Şehit Enver Paşa’yla ilgili geniş kapsamlı okumalar yaparken, birçok kaynakta aynı bilgiyle karşılaştım: Enver Paşa, Birinci Cihan Harbi’nin mutlaka ikinci bir raundu olacağına inanıyor. Birincisi için artık yapacak fazla bir şey yoktu. Türkiye, bütün gücüyle ikincisine hazırlanmalıydı.
İkinci Cihan Harbi’nin dışında kaldık. Batı dünyası için ikinci raund gerçekleşti. Paylaşım tamamlandı. Bu durumu korumaya yönelik teşkilatlar da kuruldu. Birleşmiş Milletler gibi.

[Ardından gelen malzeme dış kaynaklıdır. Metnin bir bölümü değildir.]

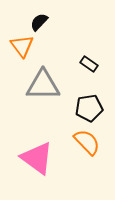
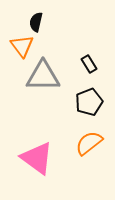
black semicircle: moved 3 px left; rotated 30 degrees counterclockwise
black rectangle: rotated 24 degrees clockwise
gray triangle: moved 9 px up
black pentagon: moved 6 px up; rotated 12 degrees counterclockwise
orange semicircle: moved 2 px right, 1 px down; rotated 84 degrees counterclockwise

Bizim ikinci raundumuz birkaç yıl önce başladı ve bütün hızıyla devam ediyor. Yazdığımız hep budur. İşte bunun için ısrarla şu iki şeyi söylüyoruz: Millet dersine çalışmalıyız. Daha kuvvetli olmalıyız.

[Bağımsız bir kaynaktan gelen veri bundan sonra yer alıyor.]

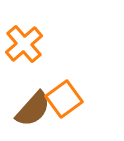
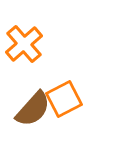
orange square: rotated 9 degrees clockwise
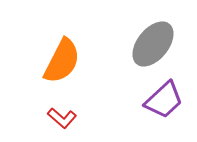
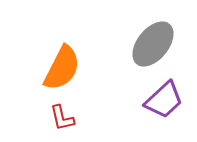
orange semicircle: moved 7 px down
red L-shape: rotated 36 degrees clockwise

Şeyhülislâm Musa Kâzım Efendi’nin önemli tespitini günümüze getirelim: “Kuvvetten mahrum olan bir milletin hayat hakkı yoktur. Kuvvet ise birlikten çıkar ve ancak birlikle kalıcı hale gelir.”
‘Kuvvetli olmak’ bahsi ekonomi sahasını ve yerli silah üretimini kapsamıyor sadece. Gönlü kuvvetli insanlar da yetiştirmeliyiz. Bir aile dramının, trafik faciasının, hatta şehit haberinin altına bile ‘bedelli’ etiketi yapıştıran bireylerimiz var. Türkiye beka sorunu yaşarken böyle bir kampanya düzenleyenlerin çokluğu ve rahatlığı bize ne söylüyor? Risk aldığımın farkındayım.